AIM OF THE EXERCISE: Transcribe word for word the part of the passage about the Alabama Boys' Industrial School that starts with "No one doubts" and goes on through "hired in 1905.".

SELECTED TEXT:
····················

Training Heart, Head, and Hands
Most schools of the early 1900s emphasized a heavy dose of readin’, ’ritin’, and ’rithmetic. The schoolmasters at the Alabama Boys’ Industrial School found that a fourth “R” of rehabilitation was also necessary as the boys’ academic perspective and performance needed some serious attention.
Superintendent C. D. Griffin discovered the enormity of his task soon after beginning work at the institution. With some of the students, the teachers were literally starting from scratch. “Their advance in their studies is remarkable,” he wrote in the second biennial report. “Some boys who were not able to make their letters or spell a word when received at the school can in six months write a creditable letter. Some of them soon become experts in figures. The boys show a rapid mental alertness as soon as the effects of tobacco, cigarettes and other bad habits are eradicated.”1
Students pose for a picture during study hall.
No one doubts the deplorable conditions with which Griffin had to contend. The boys were ill-prepared for academic life, and the resources he was given were totally lacking. Any progress the boys might have made given the situation at hand was admirable. Nevertheless, David Weakley found much to do when he was hired in 1905.
“There was no graded school system; the boys just picked out books they thought they would enjoy,” he recalled in his private papers. “Our school was equipped with about forty good desks. Otherwise, there was nothing to inspire the boys for a desire for learning. After tests, both written and oral, we found the boys ranged in grades from first through tenth. A few of the boys had never attended school. During the first few months, we all were engaged in teaching periods, and sometimes, because we were so busy during the day, we would hold night classes.” 2
Statistics for 1906 give some indication of the scope of the problem by detailing the situations from which the students had come. In that year, based on 111 total students, seventy-four had run away from home; ninety-three had been truant at one time or another, sixty-one were neither in school or working at the time of entry. Only thirteen students were regularly attending school at the time of admission.3
As the Weakleys became organized, the academic program began to take shape. Mrs. Weakley, who held a degree in education and languages from Peabody College, took charge of the task until a principal and teachers could be hired.
“The boys, as a whole, were eager to learn, and I don’t think we ever had a finer bunch of boys than the ones who were at the school when we came,” he remembered. “There were, of course, a few who were mentally retarded and were not capable of advancing very far, but we did give them our special attention, and some of them did learn to read and write.

····················

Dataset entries
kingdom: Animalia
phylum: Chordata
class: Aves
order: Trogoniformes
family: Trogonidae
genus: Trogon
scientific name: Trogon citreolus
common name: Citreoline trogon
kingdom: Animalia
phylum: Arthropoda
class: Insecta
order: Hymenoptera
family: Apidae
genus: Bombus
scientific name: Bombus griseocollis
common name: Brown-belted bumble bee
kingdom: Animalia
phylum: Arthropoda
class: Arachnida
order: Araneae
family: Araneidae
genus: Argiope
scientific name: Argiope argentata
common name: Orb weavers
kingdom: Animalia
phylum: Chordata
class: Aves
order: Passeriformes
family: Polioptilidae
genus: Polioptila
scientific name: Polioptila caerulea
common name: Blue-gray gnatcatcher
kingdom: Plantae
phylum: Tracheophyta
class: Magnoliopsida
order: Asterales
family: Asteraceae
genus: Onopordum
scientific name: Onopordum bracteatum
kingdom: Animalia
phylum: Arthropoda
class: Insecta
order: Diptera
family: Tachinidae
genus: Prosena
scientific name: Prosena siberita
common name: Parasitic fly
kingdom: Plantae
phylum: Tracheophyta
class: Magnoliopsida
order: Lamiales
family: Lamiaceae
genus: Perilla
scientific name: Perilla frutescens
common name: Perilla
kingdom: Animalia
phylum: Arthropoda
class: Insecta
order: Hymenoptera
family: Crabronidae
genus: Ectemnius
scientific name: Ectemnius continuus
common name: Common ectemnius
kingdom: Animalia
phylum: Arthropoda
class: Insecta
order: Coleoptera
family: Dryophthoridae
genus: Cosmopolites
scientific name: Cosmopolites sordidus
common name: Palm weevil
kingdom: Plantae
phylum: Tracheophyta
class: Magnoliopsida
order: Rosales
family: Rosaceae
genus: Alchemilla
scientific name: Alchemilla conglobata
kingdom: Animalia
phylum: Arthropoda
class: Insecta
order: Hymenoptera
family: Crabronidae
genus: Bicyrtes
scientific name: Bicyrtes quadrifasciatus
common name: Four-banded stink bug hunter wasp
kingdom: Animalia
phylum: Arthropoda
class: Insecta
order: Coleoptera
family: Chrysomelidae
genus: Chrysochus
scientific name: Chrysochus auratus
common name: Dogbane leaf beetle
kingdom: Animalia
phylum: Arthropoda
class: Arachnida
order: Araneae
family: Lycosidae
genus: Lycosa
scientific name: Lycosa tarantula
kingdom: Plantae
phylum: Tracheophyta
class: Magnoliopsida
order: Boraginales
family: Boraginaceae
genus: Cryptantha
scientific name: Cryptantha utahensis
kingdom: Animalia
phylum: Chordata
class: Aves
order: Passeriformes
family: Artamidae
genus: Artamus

····················

EXERCISE RESPONSE:
No one doubts the deplorable conditions with which Griffin had to contend. The boys were ill-prepared for academic life, and the resources he was given were totally lacking. Any progress the boys might have made given the situation at hand was admirable. Nevertheless, David Weakley found much to do when he was hired in 1905.